End stage pressure ulcers are often colonized with multiple
organisms, including those with drug resistance [15]. Additionally,
25% of those with pressure ulcers have underlying osteomyelitis [19].
A recent Cochrane review found that there is a paucity of data on
microbial colonization and infection in pressure ulcers [20]. However,
it is widely accepted that that controlling microbial colonization and
infection is important in the treatment of these patients. The senior
author recommends collecting pre-operative microbial cultures with
drug sensitivities.
Finally, pre-operative planning in these patients should
incorporate the previously harvested or rotated flaps. If pre-operative
records are not available, the scares from previous surgical incisions
can be used as a general clue of what has been done. It is also important
to consider the location of previous incisions as not to devascularize
the created skin islands.
There are many challenges in caring for end-stage pressure
patients. In addition to the mobility limiting result of SCI, these
patients have been reported to be subject to a large number of other risk
factors for developing pressure ulcers [2]. Furthermore, the number
of those with end-stage pressure ulcers appears to be increasing, likely
from improvements in long-term care.

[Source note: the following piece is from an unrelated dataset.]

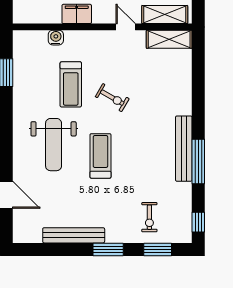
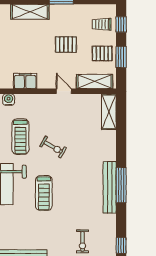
shelving: (169, 39) -> (109, 112), moved, turned 90
treadmill: (100, 156) -> (44, 193), turned 180
window: (198, 161) -> (121, 185), moved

A systematic approach to the
treatment of these patients is highly important given the increasing
incidence of end-stage pressure ulcers and the complicated nature of
these patients. Our recommendations for the care of these patients
includes multidisciplinary care, including: a full nutritional workup,
pre-operative microbial cultures, careful pre-surgical planning,
control of any chronic disease, physical therapy, and soft tissue
coverage with boney resection as necessary, in conjunction with postoperative
anti-spasmodic medication, use of an abduction pillow for
4 weeks, and post-operative use of an air-fluidized bed for 4-6 weeks.